[Brief]: Reproduce the material below, replacing each occurrence of "manual verification" with "manual review" and leaving everything else unchanged.

****************

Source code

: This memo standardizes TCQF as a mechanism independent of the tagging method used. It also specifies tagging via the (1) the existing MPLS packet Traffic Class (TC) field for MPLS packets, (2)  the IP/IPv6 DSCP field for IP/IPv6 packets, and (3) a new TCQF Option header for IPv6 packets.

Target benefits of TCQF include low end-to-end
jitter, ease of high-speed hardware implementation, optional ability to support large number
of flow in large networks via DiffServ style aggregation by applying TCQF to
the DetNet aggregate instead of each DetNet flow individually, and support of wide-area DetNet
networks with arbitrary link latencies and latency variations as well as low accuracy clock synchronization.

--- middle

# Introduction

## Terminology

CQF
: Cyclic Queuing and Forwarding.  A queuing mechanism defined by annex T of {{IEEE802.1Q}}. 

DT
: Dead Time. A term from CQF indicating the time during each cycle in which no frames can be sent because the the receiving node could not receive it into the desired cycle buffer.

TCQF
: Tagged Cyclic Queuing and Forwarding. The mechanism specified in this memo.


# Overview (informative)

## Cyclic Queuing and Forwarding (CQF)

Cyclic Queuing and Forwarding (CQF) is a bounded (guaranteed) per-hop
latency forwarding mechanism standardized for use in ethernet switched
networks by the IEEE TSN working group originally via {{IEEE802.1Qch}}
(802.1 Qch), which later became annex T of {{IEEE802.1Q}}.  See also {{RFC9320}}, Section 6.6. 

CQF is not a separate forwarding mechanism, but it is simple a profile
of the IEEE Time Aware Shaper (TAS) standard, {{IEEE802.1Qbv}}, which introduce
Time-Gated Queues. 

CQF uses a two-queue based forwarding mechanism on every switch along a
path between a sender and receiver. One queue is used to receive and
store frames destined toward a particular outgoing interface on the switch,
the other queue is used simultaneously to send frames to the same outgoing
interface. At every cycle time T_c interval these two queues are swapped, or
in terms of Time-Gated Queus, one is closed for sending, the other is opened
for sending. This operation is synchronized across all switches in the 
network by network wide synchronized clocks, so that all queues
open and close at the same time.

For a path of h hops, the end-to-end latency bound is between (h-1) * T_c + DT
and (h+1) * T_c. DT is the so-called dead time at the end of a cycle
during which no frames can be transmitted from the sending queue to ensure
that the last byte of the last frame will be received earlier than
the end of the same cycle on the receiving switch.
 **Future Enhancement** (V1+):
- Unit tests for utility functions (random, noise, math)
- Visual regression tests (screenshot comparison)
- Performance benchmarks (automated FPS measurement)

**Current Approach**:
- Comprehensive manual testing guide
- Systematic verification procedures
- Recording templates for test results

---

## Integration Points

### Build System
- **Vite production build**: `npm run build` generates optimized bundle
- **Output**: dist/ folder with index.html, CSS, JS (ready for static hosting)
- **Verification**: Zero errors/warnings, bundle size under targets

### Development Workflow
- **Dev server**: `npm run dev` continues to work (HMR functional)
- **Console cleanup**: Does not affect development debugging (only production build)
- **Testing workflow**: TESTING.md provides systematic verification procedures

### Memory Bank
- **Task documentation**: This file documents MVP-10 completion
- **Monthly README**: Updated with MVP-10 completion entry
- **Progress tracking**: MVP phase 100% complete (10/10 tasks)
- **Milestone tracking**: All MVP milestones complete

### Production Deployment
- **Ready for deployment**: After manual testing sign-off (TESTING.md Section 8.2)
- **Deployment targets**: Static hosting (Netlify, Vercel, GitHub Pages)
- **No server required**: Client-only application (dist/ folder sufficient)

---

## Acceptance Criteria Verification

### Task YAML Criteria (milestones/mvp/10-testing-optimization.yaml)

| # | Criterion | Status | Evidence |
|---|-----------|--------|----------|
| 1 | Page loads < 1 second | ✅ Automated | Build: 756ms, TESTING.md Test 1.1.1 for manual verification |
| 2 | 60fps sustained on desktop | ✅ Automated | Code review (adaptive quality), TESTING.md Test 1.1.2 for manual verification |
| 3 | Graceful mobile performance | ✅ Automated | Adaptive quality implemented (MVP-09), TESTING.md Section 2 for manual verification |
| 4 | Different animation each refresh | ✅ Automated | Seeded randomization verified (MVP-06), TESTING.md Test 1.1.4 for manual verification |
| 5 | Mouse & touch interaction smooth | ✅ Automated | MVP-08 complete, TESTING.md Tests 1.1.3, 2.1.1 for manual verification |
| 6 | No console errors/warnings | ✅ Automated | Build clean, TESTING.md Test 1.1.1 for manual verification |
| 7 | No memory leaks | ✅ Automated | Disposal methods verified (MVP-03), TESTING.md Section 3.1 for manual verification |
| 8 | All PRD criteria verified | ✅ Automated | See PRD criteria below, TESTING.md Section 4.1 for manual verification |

****************

[Reply]:
Source code

: This memo standardizes TCQF as a mechanism independent of the tagging method used. It also specifies tagging via the (1) the existing MPLS packet Traffic Class (TC) field for MPLS packets, (2)  the IP/IPv6 DSCP field for IP/IPv6 packets, and (3) a new TCQF Option header for IPv6 packets.

Target benefits of TCQF include low end-to-end
jitter, ease of high-speed hardware implementation, optional ability to support large number
of flow in large networks via DiffServ style aggregation by applying TCQF to
the DetNet aggregate instead of each DetNet flow individually, and support of wide-area DetNet
networks with arbitrary link latencies and latency variations as well as low accuracy clock synchronization.

--- middle

# Introduction

## Terminology

CQF
: Cyclic Queuing and Forwarding.  A queuing mechanism defined by annex T of {{IEEE802.1Q}}. 

DT
: Dead Time. A term from CQF indicating the time during each cycle in which no frames can be sent because the the receiving node could not receive it into the desired cycle buffer.

TCQF
: Tagged Cyclic Queuing and Forwarding. The mechanism specified in this memo.


# Overview (informative)

## Cyclic Queuing and Forwarding (CQF)

Cyclic Queuing and Forwarding (CQF) is a bounded (guaranteed) per-hop
latency forwarding mechanism standardized for use in ethernet switched
networks by the IEEE TSN working group originally via {{IEEE802.1Qch}}
(802.1 Qch), which later became annex T of {{IEEE802.1Q}}.  See also {{RFC9320}}, Section 6.6. 

CQF is not a separate forwarding mechanism, but it is simple a profile
of the IEEE Time Aware Shaper (TAS) standard, {{IEEE802.1Qbv}}, which introduce
Time-Gated Queues. 

CQF uses a two-queue based forwarding mechanism on every switch along a
path between a sender and receiver. One queue is used to receive and
store frames destined toward a particular outgoing interface on the switch,
the other queue is used simultaneously to send frames to the same outgoing
interface. At every cycle time T_c interval these two queues are swapped, or
in terms of Time-Gated Queus, one is closed for sending, the other is opened
for sending. This operation is synchronized across all switches in the 
network by network wide synchronized clocks, so that all queues
open and close at the same time.

For a path of h hops, the end-to-end latency bound is between (h-1) * T_c + DT
and (h+1) * T_c. DT is the so-called dead time at the end of a cycle
during which no frames can be transmitted from the sending queue to ensure
that the last byte of the last frame will be received earlier than
the end of the same cycle on the receiving switch.
 **Future Enhancement** (V1+):
- Unit tests for utility functions (random, noise, math)
- Visual regression tests (screenshot comparison)
- Performance benchmarks (automated FPS measurement)

**Current Approach**:
- Comprehensive manual testing guide
- Systematic verification procedures
- Recording templates for test results

---

## Integration Points

### Build System
- **Vite production build**: `npm run build` generates optimized bundle
- **Output**: dist/ folder with index.html, CSS, JS (ready for static hosting)
- **Verification**: Zero errors/warnings, bundle size under targets

### Development Workflow
- **Dev server**: `npm run dev` continues to work (HMR functional)
- **Console cleanup**: Does not affect development debugging (only production build)
- **Testing workflow**: TESTING.md provides systematic verification procedures

### Memory Bank
- **Task documentation**: This file documents MVP-10 completion
- **Monthly README**: Updated with MVP-10 completion entry
- **Progress tracking**: MVP phase 100% complete (10/10 tasks)
- **Milestone tracking**: All MVP milestones complete

### Production Deployment
- **Ready for deployment**: After manual testing sign-off (TESTING.md Section 8.2)
- **Deployment targets**: Static hosting (Netlify, Vercel, GitHub Pages)
- **No server required**: Client-only application (dist/ folder sufficient)

---

## Acceptance Criteria Verification

### Task YAML Criteria (milestones/mvp/10-testing-optimization.yaml)

| # | Criterion | Status | Evidence |
|---|-----------|--------|----------|
| 1 | Page loads < 1 second | ✅ Automated | Build: 756ms, TESTING.md Test 1.1.1 for manual review |
| 2 | 60fps sustained on desktop | ✅ Automated | Code review (adaptive quality), TESTING.md Test 1.1.2 for manual review |
| 3 | Graceful mobile performance | ✅ Automated | Adaptive quality implemented (MVP-09), TESTING.md Section 2 for manual review |
| 4 | Different animation each refresh | ✅ Automated | Seeded randomization verified (MVP-06), TESTING.md Test 1.1.4 for manual review |
| 5 | Mouse & touch interaction smooth | ✅ Automated | MVP-08 complete, TESTING.md Tests 1.1.3, 2.1.1 for manual review |
| 6 | No console errors/warnings | ✅ Automated | Build clean, TESTING.md Test 1.1.1 for manual review |
| 7 | No memory leaks | ✅ Automated | Disposal methods verified (MVP-03), TESTING.md Section 3.1 for manual review |
| 8 | All PRD criteria verified | ✅ Automated | See PRD criteria below, TESTING.md Section 4.1 for manual review |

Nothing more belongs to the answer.